Activity:
Identify every line in the data below that contains the string "menyambut", and copy each of those lines. Case counts.

---*---

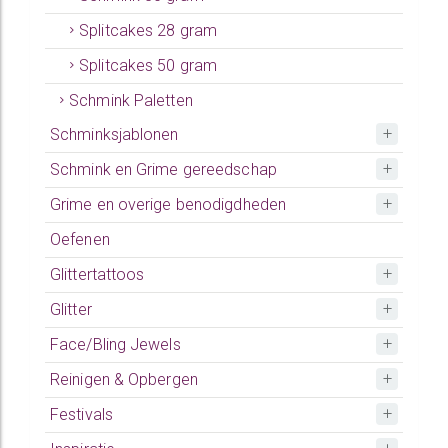
Splitcakes 28 gram
Splitcakes 50 gram
Schmink Paletten
Schminksjablonen
Schmink en Grime gereedschap
Grime en overige benodigdheden
Oefenen
Glittertattoos
Glitter
Face/Bling Jewels
Reinigen & Opbergen
Festivals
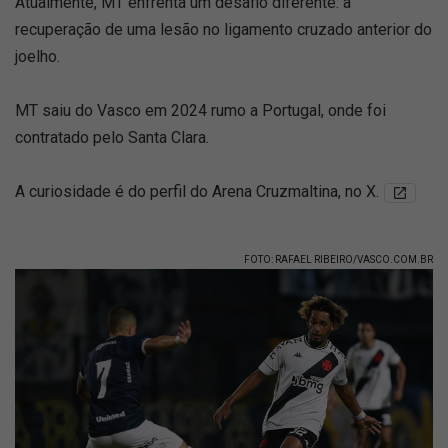
Atualmente, MT enfrenta um desafio diferente: a
recuperação de uma lesão no ligamento cruzado anterior do
joelho.
MT saiu do Vasco em 2024 rumo a Portugal, onde foi
contratado pelo Santa Clara.
A curiosidade é do perfil do Arena Cruzmaltina, no X.
FOTO: RAFAEL RIBEIRO/VASCO.COM.BR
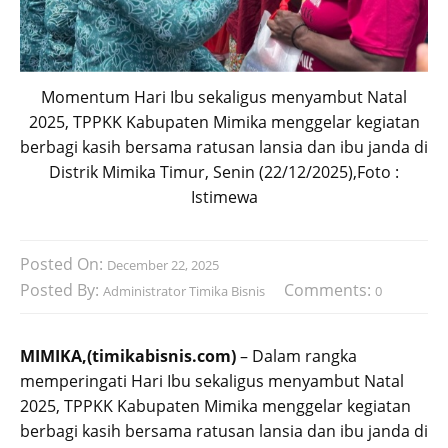
Momentum Hari Ibu sekaligus menyambut Natal
2025, TPPKK Kabupaten Mimika menggelar kegiatan
berbagi kasih bersama ratusan lansia dan ibu janda di
Distrik Mimika Timur, Senin (22/12/2025),Foto :
Istimewa
Posted On:
December 22, 2025
Posted By:
Comments:
Administrator Timika Bisnis
0
MIMIKA,(timikabisnis.com)
– Dalam rangka
memperingati Hari Ibu sekaligus menyambut Natal
2025, TPPKK Kabupaten Mimika menggelar kegiatan
berbagi kasih bersama ratusan lansia dan ibu janda di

---*---

Response to this exercise:
Momentum Hari Ibu sekaligus menyambut Natal
memperingati Hari Ibu sekaligus menyambut Natal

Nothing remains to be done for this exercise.